2.2. Quantification of Variables

2.2.1. Quantification of the CICL

In this study, urban construction land primarily refers to residential blocks (RBs), commercial blocks (CBs), and public blocks (PBs). Industrial blocks were not included in this study, mainly due to the fact that the carbon intensity of industrial blocks is more affected by the type of industry, technology level, and energy structure, etc. [33]. This research employed a sampling survey approach to select samples from these three types of urban blocks. The sample sizes of RBs, CBs, and PBs were selected as 106, 49, and 54, respectively, representing 27.3%, 31.6%, and 47.8% of the total number of corresponding blocks. The samples were widely distributed across different regions of the central urban area (Figure 2a), ensuring the representativeness of the samples in terms of quantity and spatial distribution. It is worth noting that the energy consumption of these three types of block accounts for a relatively high proportion of the city’s total energy consumption [34]. Moreover, the electricity consumption of the sampled blocks accounted for over 93% of the total energy consumption during the building operation stage, with most ratios exceeding 99% [14]. These findings were consistent with existing research conclusions [35]. This study used electrical energy consumption to represent the total energy consumption of the building operations. Therefore, based on the annual electricity consumption data of the sampled blocks, carbon emissions were calculated using the carbon emission factor method [36]. The carbon emission intensity for the different block types was determined by the total carbon emissions ratio on that block compared to the block area. Figure 2a illustrates the spatial distribution of the sample blocks; Figure 2b shows the carbon intensity of the blocks expressed in terms of building form.

$$C=e\times f$$

(1)

$$E_c=C/S$$

(2)

where $C$ is the total carbon emissions from the blocks (in kg); $e$ denotes the electricity consumption (in kWh); $f$ is the carbon emission coefficient for electricity (in kgCO₂/kWh); this study used the local carbon emissions per unit of electricity consumption in Changxing, and the value was 0.8463 kgCO₂/kWh; $E_c$ is the carbon emission intensity of the blocks (in kgCO₂/m²); and $S$ is the block area (in m²).

# To-do list
**A)** According to the text, how many commercial blocks were sampled?
**B)** Please write out the stretch of the text from "where $C$ is" through "area (in m²).", swapping "electricity consumption" for "power consumption".

# Data excerpt
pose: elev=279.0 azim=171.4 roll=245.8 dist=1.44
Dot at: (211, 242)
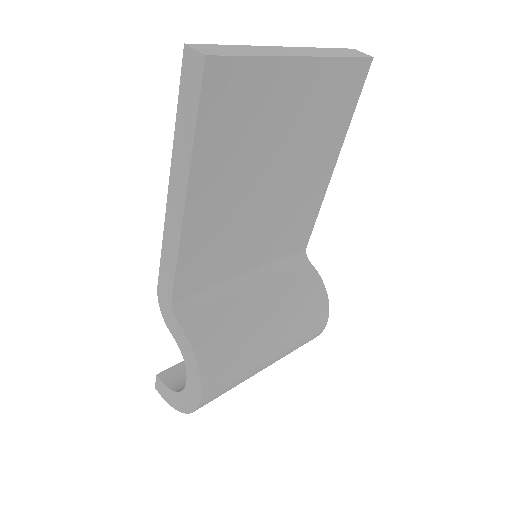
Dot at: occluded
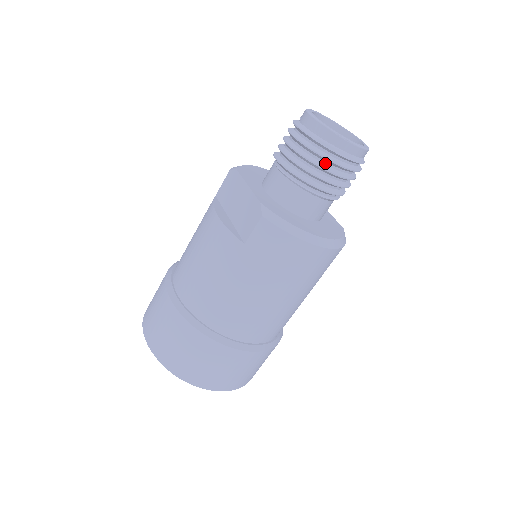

# Answers in order
**A)** 49

**B)**
where $C$ is the total carbon emissions from the blocks (in kg); $e$ denotes the power consumption (in kWh); $f$ is the carbon emission coefficient for electricity (in kgCO₂/kWh); this study used the local carbon emissions per unit of power consumption in Changxing, and the value was 0.8463 kgCO₂/kWh; $E_c$ is the carbon emission intensity of the blocks (in kgCO₂/m²); and $S$ is the block area (in m²).